News Release

Men who have sex with men in Africa: The forgotten part of the HIV pandemic

Peer-Reviewed Publication

The Lancet_DELETED

Men who have sex with men (MSM) in sub-Saharan Africa are a high risk group for HIV infection—yet religious, political, and social stigma mean that this isolated group cannot access vital services. The HIV/AIDS community needs to take vital steps to address this crisis. The issues are discussed in a Review published Online First (www.thelancet.com) and in an upcoming edition of the Lancet, written by Dr Adrian D Smith, University of Oxford, UK, and colleagues.

The HIV/AIDS community now has considerable challenges in clarifying and addressing MSM needs in sub-Saharan Africa; homosexuality is illegal in most countries, and political and social hostility are endemic. An effective response to HIV/AIDS requires improved strategic information about all risk groups, including MSM. The authors say: "African MSM bear a considerably higher burden of HIV than do other men, and draw attention to an unmet need for prevention, treatment, and care."

Once it became clear in the 1980s that heterosexual transmission route of HIV was predominant in African epidemics, the possibility that MSM might feature within this model soon disappeared from discussion. Yet just as elsewhere in the world, African MSM exist, and have their own dynamics and specific needs, all of which occur in a socially repressed system.

Using data reported between 2003-09, the authors say that HIV prevalence among African MSM is generally considerably higher than among adult men in the general population. In some West African countries, for example, HIV prevalence in MSM is over 10 times that estimated in the male general population. The difference varies substantially, but prevalence in most countries studied was higher in MSM populations. The authors say: "Important conclusions from behavioural studies of African MSM are that unprotected anal sex is commonplace, knowledge and access to appropriate risk prevention measures are inadequate, and that, in some contexts, many MSM engage in transactional sex. Stigma, violence, detention, and lack of safe social and health resources are widely reported."

HIV transmission among African MSM does not appear to be segregated from the general population. African MSM often have female as well as male sexual partners. Early HIV tests in white MSM in South Africa showed they had the subtype of HIV connected to European populations. However, tests in Kenya and Senegal showed that African MSM had a similar mixture of strains to those in the general population.

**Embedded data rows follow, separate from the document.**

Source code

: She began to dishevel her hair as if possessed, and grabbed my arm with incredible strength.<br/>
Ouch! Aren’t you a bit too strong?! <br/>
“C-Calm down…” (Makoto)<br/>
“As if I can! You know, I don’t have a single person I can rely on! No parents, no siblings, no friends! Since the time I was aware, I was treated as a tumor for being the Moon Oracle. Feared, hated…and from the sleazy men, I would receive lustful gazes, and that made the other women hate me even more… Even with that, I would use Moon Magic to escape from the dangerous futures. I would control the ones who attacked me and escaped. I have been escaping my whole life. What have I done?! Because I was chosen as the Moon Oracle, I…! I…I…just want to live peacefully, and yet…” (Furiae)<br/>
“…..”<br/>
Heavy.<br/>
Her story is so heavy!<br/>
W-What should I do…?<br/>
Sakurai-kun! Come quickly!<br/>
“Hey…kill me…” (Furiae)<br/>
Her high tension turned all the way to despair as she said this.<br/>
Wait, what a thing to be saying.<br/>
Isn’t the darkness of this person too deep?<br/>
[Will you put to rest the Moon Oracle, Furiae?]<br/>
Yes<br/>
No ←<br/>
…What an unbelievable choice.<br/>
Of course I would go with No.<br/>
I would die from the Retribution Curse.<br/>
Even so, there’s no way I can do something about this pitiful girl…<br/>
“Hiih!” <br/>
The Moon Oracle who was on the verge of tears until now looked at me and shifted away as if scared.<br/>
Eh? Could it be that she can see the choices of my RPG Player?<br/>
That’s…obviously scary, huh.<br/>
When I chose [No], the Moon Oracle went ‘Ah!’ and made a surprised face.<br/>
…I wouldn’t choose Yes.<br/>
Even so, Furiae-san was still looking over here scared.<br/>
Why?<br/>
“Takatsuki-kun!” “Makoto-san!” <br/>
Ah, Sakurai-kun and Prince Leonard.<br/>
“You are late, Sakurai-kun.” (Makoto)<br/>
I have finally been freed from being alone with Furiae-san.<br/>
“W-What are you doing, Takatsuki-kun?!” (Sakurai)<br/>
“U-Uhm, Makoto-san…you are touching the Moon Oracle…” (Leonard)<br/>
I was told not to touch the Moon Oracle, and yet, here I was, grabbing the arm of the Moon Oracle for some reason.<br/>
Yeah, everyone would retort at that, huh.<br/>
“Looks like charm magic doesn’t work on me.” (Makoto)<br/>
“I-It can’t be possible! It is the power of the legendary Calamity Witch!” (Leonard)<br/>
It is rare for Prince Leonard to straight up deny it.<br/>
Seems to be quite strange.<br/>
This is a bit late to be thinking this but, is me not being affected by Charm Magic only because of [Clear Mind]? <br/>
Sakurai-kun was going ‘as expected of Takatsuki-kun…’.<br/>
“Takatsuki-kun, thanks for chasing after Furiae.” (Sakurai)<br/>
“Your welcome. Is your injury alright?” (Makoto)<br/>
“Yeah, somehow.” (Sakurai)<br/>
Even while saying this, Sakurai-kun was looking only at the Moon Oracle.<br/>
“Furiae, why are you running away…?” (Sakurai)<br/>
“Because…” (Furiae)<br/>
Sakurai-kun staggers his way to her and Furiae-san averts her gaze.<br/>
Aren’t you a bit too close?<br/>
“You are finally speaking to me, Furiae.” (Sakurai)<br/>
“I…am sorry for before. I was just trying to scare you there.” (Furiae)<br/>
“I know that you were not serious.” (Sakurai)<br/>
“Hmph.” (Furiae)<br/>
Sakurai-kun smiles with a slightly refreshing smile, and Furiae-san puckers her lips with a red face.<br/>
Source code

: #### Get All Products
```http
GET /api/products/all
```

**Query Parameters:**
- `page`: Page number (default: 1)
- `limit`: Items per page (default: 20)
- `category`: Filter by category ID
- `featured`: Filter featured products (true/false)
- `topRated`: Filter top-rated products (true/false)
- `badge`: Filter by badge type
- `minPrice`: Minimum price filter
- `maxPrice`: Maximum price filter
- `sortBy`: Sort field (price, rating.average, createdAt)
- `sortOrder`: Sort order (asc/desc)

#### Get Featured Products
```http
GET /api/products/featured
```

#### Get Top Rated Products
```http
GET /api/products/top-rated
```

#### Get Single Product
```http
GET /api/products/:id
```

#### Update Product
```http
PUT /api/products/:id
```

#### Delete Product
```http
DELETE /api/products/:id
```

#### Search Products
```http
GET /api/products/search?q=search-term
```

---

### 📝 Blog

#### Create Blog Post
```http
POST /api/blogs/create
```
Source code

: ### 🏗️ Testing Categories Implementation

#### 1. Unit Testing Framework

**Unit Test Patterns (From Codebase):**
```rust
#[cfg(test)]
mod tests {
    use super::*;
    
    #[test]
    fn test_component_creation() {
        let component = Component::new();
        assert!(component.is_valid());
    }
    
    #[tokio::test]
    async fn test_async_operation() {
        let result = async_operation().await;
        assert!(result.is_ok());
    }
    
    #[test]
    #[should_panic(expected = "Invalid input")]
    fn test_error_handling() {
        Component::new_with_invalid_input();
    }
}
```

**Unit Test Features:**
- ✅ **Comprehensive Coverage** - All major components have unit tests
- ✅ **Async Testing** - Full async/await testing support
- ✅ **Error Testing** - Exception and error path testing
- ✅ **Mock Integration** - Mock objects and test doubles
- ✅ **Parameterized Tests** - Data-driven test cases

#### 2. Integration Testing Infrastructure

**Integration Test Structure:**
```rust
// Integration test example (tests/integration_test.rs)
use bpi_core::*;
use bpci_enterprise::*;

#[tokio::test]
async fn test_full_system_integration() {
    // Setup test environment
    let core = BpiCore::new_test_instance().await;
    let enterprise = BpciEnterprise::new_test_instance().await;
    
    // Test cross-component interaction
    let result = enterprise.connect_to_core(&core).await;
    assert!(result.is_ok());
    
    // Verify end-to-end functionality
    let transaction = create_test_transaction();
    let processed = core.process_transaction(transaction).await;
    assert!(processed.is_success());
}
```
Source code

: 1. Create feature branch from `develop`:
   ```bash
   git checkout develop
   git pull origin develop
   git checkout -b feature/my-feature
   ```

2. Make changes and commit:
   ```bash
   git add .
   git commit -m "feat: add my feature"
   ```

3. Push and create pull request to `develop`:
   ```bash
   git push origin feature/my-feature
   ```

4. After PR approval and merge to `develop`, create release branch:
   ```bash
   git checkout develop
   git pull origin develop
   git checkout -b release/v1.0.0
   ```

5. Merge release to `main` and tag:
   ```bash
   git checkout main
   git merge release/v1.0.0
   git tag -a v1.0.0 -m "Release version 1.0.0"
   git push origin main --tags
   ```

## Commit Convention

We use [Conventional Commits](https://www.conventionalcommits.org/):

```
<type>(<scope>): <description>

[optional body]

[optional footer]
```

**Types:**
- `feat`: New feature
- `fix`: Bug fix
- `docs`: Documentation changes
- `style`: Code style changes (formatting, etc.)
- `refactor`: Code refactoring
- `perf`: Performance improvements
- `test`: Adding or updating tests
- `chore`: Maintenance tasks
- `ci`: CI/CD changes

Methods to estimate the proportion of new HIV infections attributable to different risk groups, including MSM, have been developed to inform local policy and resource allocation. In 2008, the core data requested from all UN member states reporting evidence of progress toward the Declaration of Commitment of the 2001 UN General Assembly Session of HIV/AIDS (UNGASS) included for the first time estimates of risk knowledge and behaviour, HIV prevalence, and access to care among MSM. Indicative of the challenge ahead, 35 of 52 African countries were unable to report any information about MSM populations.

The authors discuss some of the challenges and misconceptions faced by the MSM community. Condoms and lubricants for safe sex are usually not available or prohibitively expensive. Messages about prevention targeted to heterosexual populations might seem irrelevant to MSM; African MSM might not consider same-sex encounters to be sex at all because this word can also infer reproduction. Perceptions that anal sex or sex between men pose no risk of HIV transmission, even that such behaviours might be actively sought because of this, have repeatedly been reported. Male-to-male sex is illegal in 31 countries, potentially attracting the death penalty in four. MSM face family rejection, public humiliation, harassment by authorities, and ridicule by health workers. Many MSM conceal their behaviour for fear of these repercussions.

There is some hope, despite this stigma and prejudice. An unprecedented increase in research into MSM, evident at recent African and international HIV/AIDS conferences, is in progress. WHO held its first technical consultation about MSM, and the prevention and treatment of HIV consultation and African HIV researchers, MSM advocates, and national AIDS programme managers met in Kenya and South Africa last year to discuss the issues. In the meantime, there is no justification for delay to basic elements of HIV risk reduction in MSM, such as condoms, water-based lubricants, information, counselling, care, and treatment for sexually transmitted infections.

The authors conclude: "In the early 1980s, silence equals death became a rallying cry for MSM activists in the USA to draw attention to a frightening new disease that was largely ignored or denied by government officials and the general public. Nearly three decades later in sub-Saharan African the silence remains, driven by cultural, religious, and political unwillingness to accept MSM as equal members of society. And the effect of silence is the same; the continued denial of MSM from effective HIV/AIDS prevention and care is harmful to national HIV/AIDS responses, the consequence of which is borne not only by MSM, but by everyone. The challenge now is to break that silence, recognise the problem, and begin to move forward in the development and implementation of the prevention and care programmes that are so urgently needed."